RECORDS FOR THIS TASK:
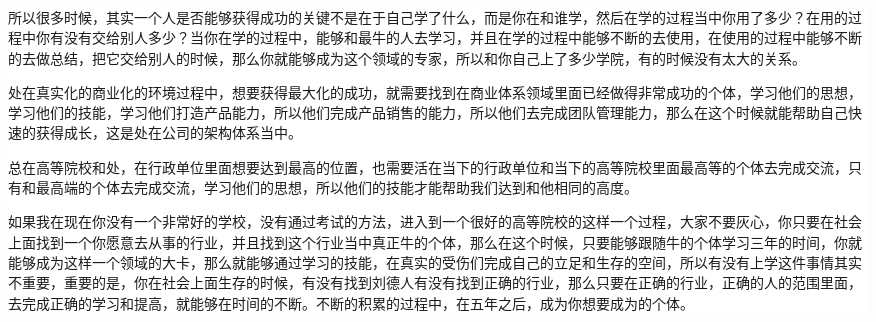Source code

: 
所以很多时候，其实一个人是否能够获得成功的关键不是在于自己学了什么，而是你在和谁学，然后在学的过程当中你用了多少？在用的过程中你有没有交给别人多少？当你在学的过程中，能够和最牛的人去学习，并且在学的过程中能够不断的去使用，在使用的过程中能够不断的去做总结，把它交给别人的时候，那么你就能够成为这个领域的专家，所以和你自己上了多少学院，有的时候没有太大的关系。


处在真实化的商业化的环境过程中，想要获得最大化的成功，就需要找到在商业体系领域里面已经做得非常成功的个体，学习他们的思想，学习他们的技能，学习他们打造产品能力，所以他们完成产品销售的能力，所以他们去完成团队管理能力，那么在这个时候就能帮助自己快速的获得成长，这是处在公司的架构体系当中。


总在高等院校和处，在行政单位里面想要达到最高的位置，也需要活在当下的行政单位和当下的高等院校里面最高等的个体去完成交流，只有和最高端的个体去完成交流，学习他们的思想，所以他们的技能才能帮助我们达到和他相同的高度。


如果我在现在你没有一个非常好的学校，没有通过考试的方法，进入到一个很好的高等院校的这样一个过程，大家不要灰心，你只要在社会上面找到一个你愿意去从事的行业，并且找到这个行业当中真正牛的个体，那么在这个时候，只要能够跟随牛的个体学习三年的时间，你就能够成为这样一个领域的大卡，那么就能够通过学习的技能，在真实的受伤们完成自己的立足和生存的空间，所以有没有上学这件事情其实不重要，重要的是，你在社会上面生存的时候，有没有找到刘德人有没有找到正确的行业，那么只要在正确的行业，正确的人的范围里面，去完成正确的学习和提高，就能够在时间的不断。不断的积累的过程中，在五年之后，成为你想要成为的个体。
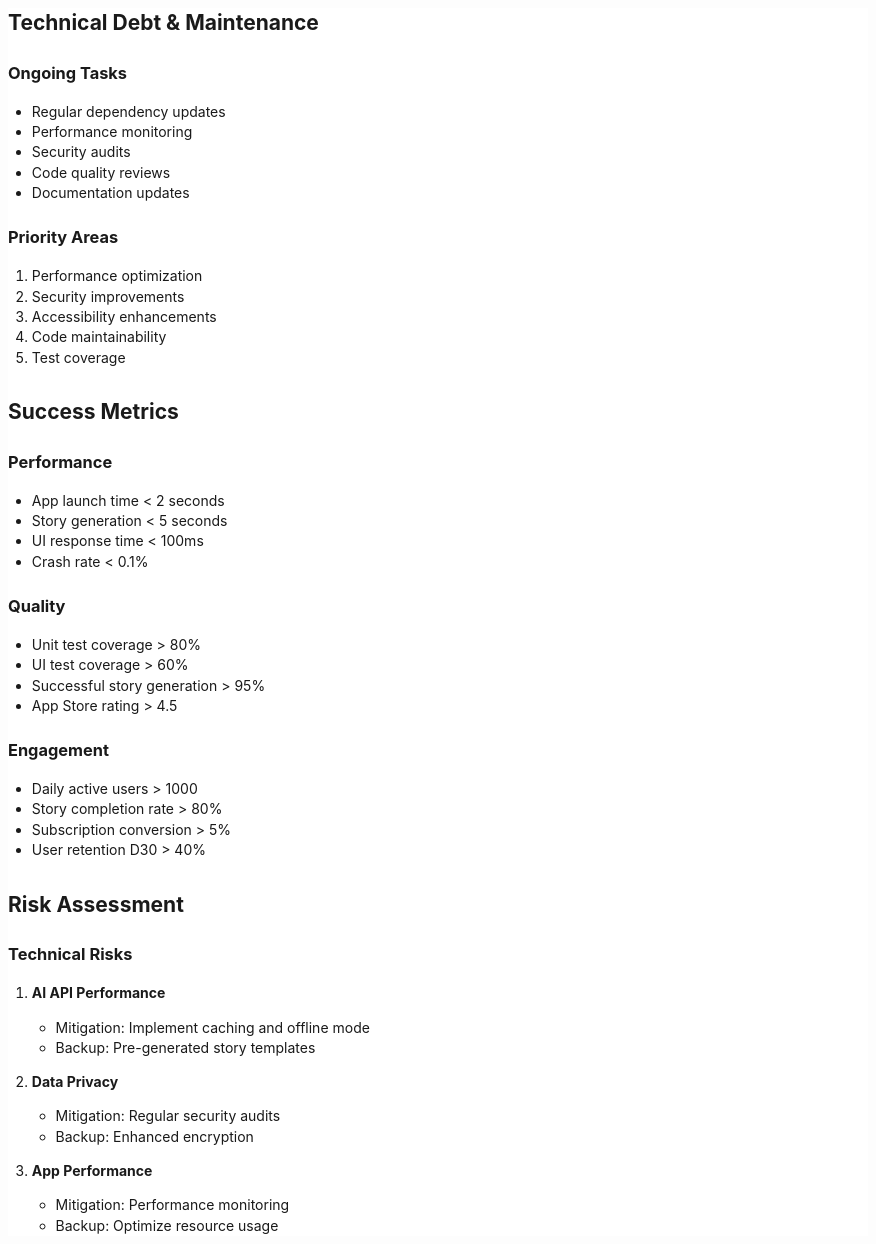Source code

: ## Technical Debt & Maintenance

### Ongoing Tasks
- Regular dependency updates
- Performance monitoring
- Security audits
- Code quality reviews
- Documentation updates

### Priority Areas
1. Performance optimization
2. Security improvements
3. Accessibility enhancements
4. Code maintainability
5. Test coverage

## Success Metrics

### Performance
- App launch time < 2 seconds
- Story generation < 5 seconds
- UI response time < 100ms
- Crash rate < 0.1%

### Quality
- Unit test coverage > 80%
- UI test coverage > 60%
- Successful story generation > 95%
- App Store rating > 4.5

### Engagement
- Daily active users > 1000
- Story completion rate > 80%
- Subscription conversion > 5%
- User retention D30 > 40%

## Risk Assessment

### Technical Risks
1. **AI API Performance**
   - Mitigation: Implement caching and offline mode
   - Backup: Pre-generated story templates

2. **Data Privacy**
   - Mitigation: Regular security audits
   - Backup: Enhanced encryption

3. **App Performance**
   - Mitigation: Performance monitoring
   - Backup: Optimize resource usage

WHAT TO WORK ON: Every line of the listing above is to be retyped exactly, but the pictures are to be dropped.

WRITTEN SOLUTION:
Source code

: 
所以很多时候，其实一个人是否能够获得成功的关键不是在于自己学了什么，而是你在和谁学，然后在学的过程当中你用了多少？在用的过程中你有没有交给别人多少？当你在学的过程中，能够和最牛的人去学习，并且在学的过程中能够不断的去使用，在使用的过程中能够不断的去做总结，把它交给别人的时候，那么你就能够成为这个领域的专家，所以和你自己上了多少学院，有的时候没有太大的关系。


处在真实化的商业化的环境过程中，想要获得最大化的成功，就需要找到在商业体系领域里面已经做得非常成功的个体，学习他们的思想，学习他们的技能，学习他们打造产品能力，所以他们完成产品销售的能力，所以他们去完成团队管理能力，那么在这个时候就能帮助自己快速的获得成长，这是处在公司的架构体系当中。


总在高等院校和处，在行政单位里面想要达到最高的位置，也需要活在当下的行政单位和当下的高等院校里面最高等的个体去完成交流，只有和最高端的个体去完成交流，学习他们的思想，所以他们的技能才能帮助我们达到和他相同的高度。


如果我在现在你没有一个非常好的学校，没有通过考试的方法，进入到一个很好的高等院校的这样一个过程，大家不要灰心，你只要在社会上面找到一个你愿意去从事的行业，并且找到这个行业当中真正牛的个体，那么在这个时候，只要能够跟随牛的个体学习三年的时间，你就能够成为这样一个领域的大卡，那么就能够通过学习的技能，在真实的受伤们完成自己的立足和生存的空间，所以有没有上学这件事情其实不重要，重要的是，你在社会上面生存的时候，有没有找到刘德人有没有找到正确的行业，那么只要在正确的行业，正确的人的范围里面，去完成正确的学习和提高，就能够在时间的不断。不断的积累的过程中，在五年之后，成为你想要成为的个体。
Source code

: ## Technical Debt & Maintenance

### Ongoing Tasks
- Regular dependency updates
- Performance monitoring
- Security audits
- Code quality reviews
- Documentation updates

### Priority Areas
1. Performance optimization
2. Security improvements
3. Accessibility enhancements
4. Code maintainability
5. Test coverage

## Success Metrics

### Performance
- App launch time < 2 seconds
- Story generation < 5 seconds
- UI response time < 100ms
- Crash rate < 0.1%

### Quality
- Unit test coverage > 80%
- UI test coverage > 60%
- Successful story generation > 95%
- App Store rating > 4.5

### Engagement
- Daily active users > 1000
- Story completion rate > 80%
- Subscription conversion > 5%
- User retention D30 > 40%

## Risk Assessment

### Technical Risks
1. **AI API Performance**
   - Mitigation: Implement caching and offline mode
   - Backup: Pre-generated story templates

2. **Data Privacy**
   - Mitigation: Regular security audits
   - Backup: Enhanced encryption

3. **App Performance**
   - Mitigation: Performance monitoring
   - Backup: Optimize resource usage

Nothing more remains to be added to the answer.